There is another complexity when it relates to nutrient-related cutoffs. Selected foods would be classified as SoFAS if consumed in excessive amounts; however, they represent important sources of beneficial fats, vitamins, minerals and bioactive components, for example, nuts and seeds (41–43)
. Such foods are not extensively consumed in Brazil, yet their consumption could favor individuals adopting diets aiming to reduce weight or to improve health. In Brazil the deficiency of vitamin A is still a significant public health problem (44)

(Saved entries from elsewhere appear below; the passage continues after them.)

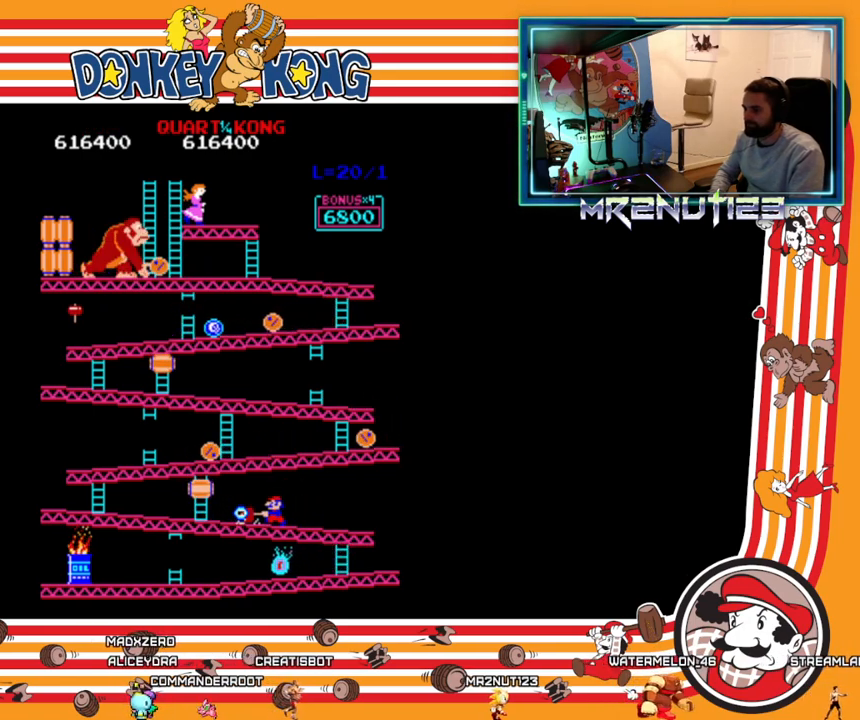
{"buttons": ["DPAD_LEFT"], "events": []}
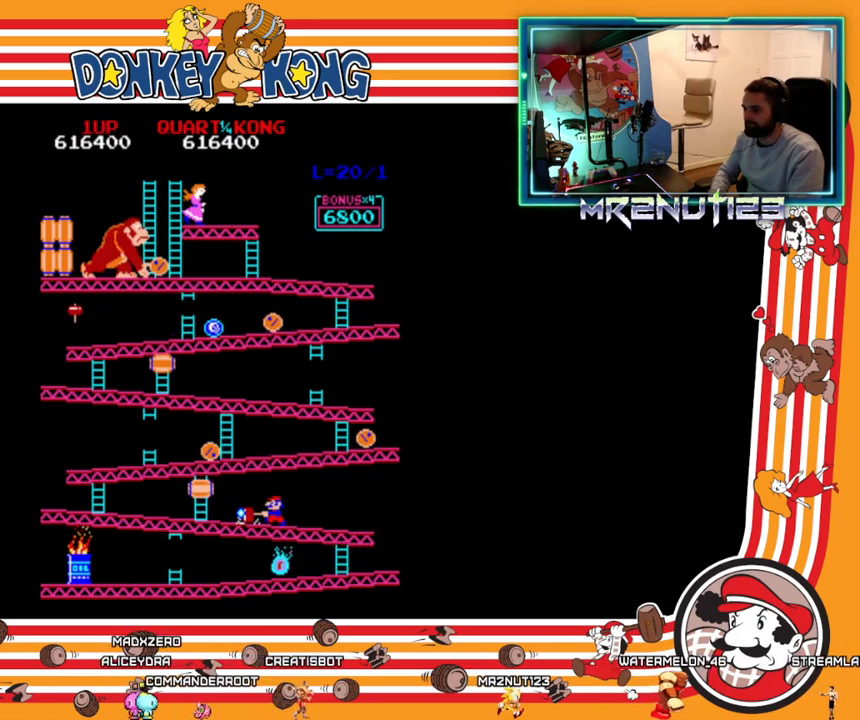
{"buttons": ["DPAD_LEFT"], "events": []}
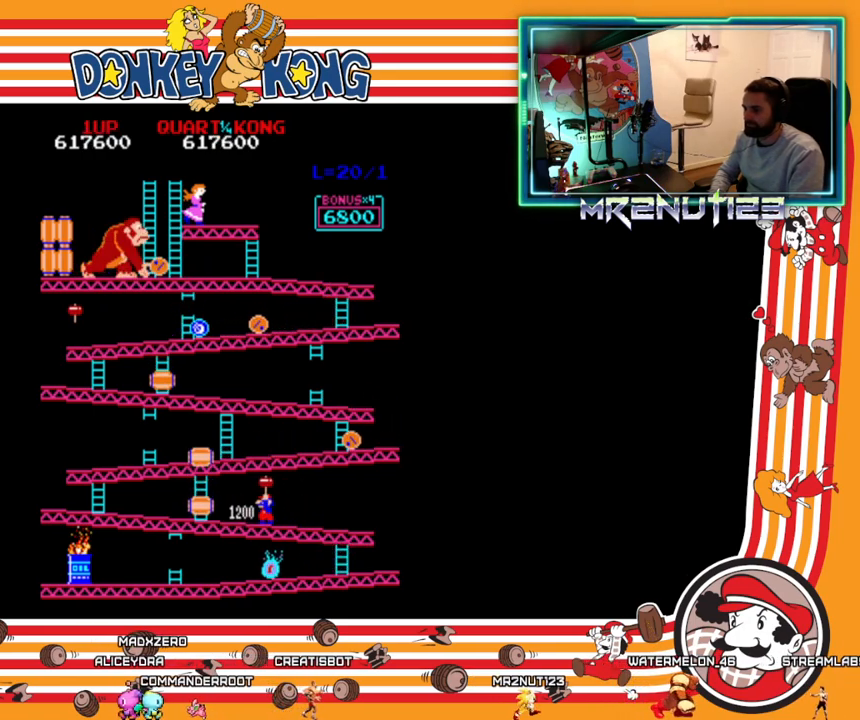
{"buttons": ["A"], "events": [[200, "DPAD_LEFT", "up"], [367, "A", "down"], [433, "A", "up"], [500, "A", "down"]]}
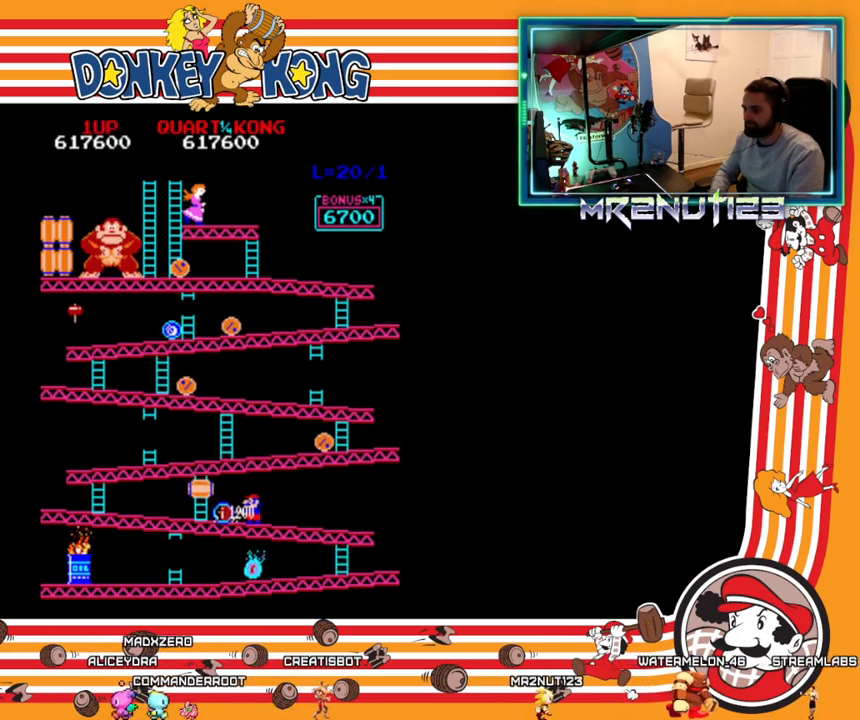
{"buttons": [], "events": [[17, "A", "up"]]}
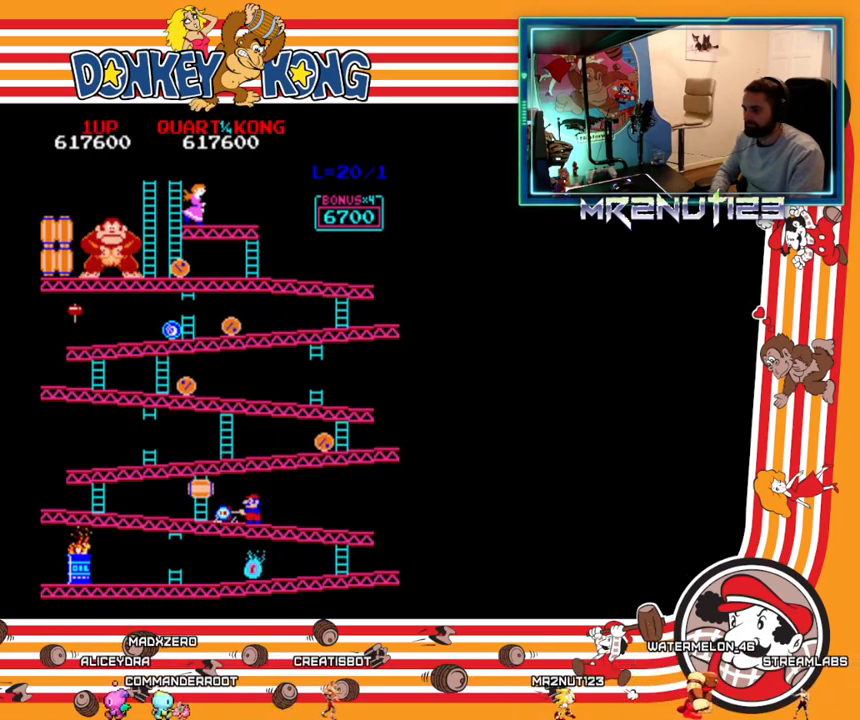
{"buttons": ["DPAD_LEFT"], "events": [[433, "DPAD_LEFT", "down"]]}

, thus foods like eggs and whole milk, which are important sources of vitamin A, deserve special consideration. Choices of reduced fat milk and cheeses, lean cuts of meats, cooking methods that require less fat/oil (for example: steaming, boiling, baking, grilling) could help to reduce the amount of SoFAS in the Brazilian diet. Therefore, food selection must consider the helpful combination of nutrients and other components of the foods, and should be guided by principles involving the amount and frequency of consumption. By clearly defining the foods that should have limited consumption (and those that should be encouraged) in each food group, the proposed food profiling criteria provide helpful guidance on healthy food and nutrition and offer directions for health oriented food-processing industry.
This study is not without limitations. First, table sugar consumption was not directly obtained. The amount of sugar in coffee, tea, and fruit-based drinks was standardized to 10% for sugar only and 5% for sugar plus artificial sweetener consumption. Levy et al
analyzed household sugar availability data obtained in the Brazilian 2002–2003 HBS and concluded that 75% of the calories from sugars came from “refined sugars and other caloric sweeteners” while 25% came from the sugars added to processed foods. Thus, sugar intake might be based on biased estimates, which is very important given the risen rates of obesity, diabetes, and other metabolic disorders in Brazil.
Second, despite intense efforts to obtain reliable data on food composition, for some foods, the nutritional composition was estimated based on similar foreign foods or preparations. The latest version of the Brazilian Food Composition Table (TACO) contains information on the nutritional composition of about 600 food items (18)
, while approximately 2000 foods and preparations were cited in the Brazilian IDS. Finally, although this analysis is based only on the first day of food records, it is recognized that single 24-h recalls and food records provide decent estimates for population means in extent studies (46)
There are several strengths of this study as well. The Brazilian IDS food record was evaluated and provides an accurate estimation of energy intake (47)
. Additionally, the estimates for the intake of energy and nutrients were comparable with data obtained in similar studies (37, 48, 49)
The present study found very high levels of SoFAS foods consumption in Brazil. Interventions aimed at improving overall diet quality are necessary and should take in consideration foods containing excessive saturated fat, trans-fatty acids, and added sugars, making the consumption of SoFAS foods a major target for Brazilian food and nutrition policies.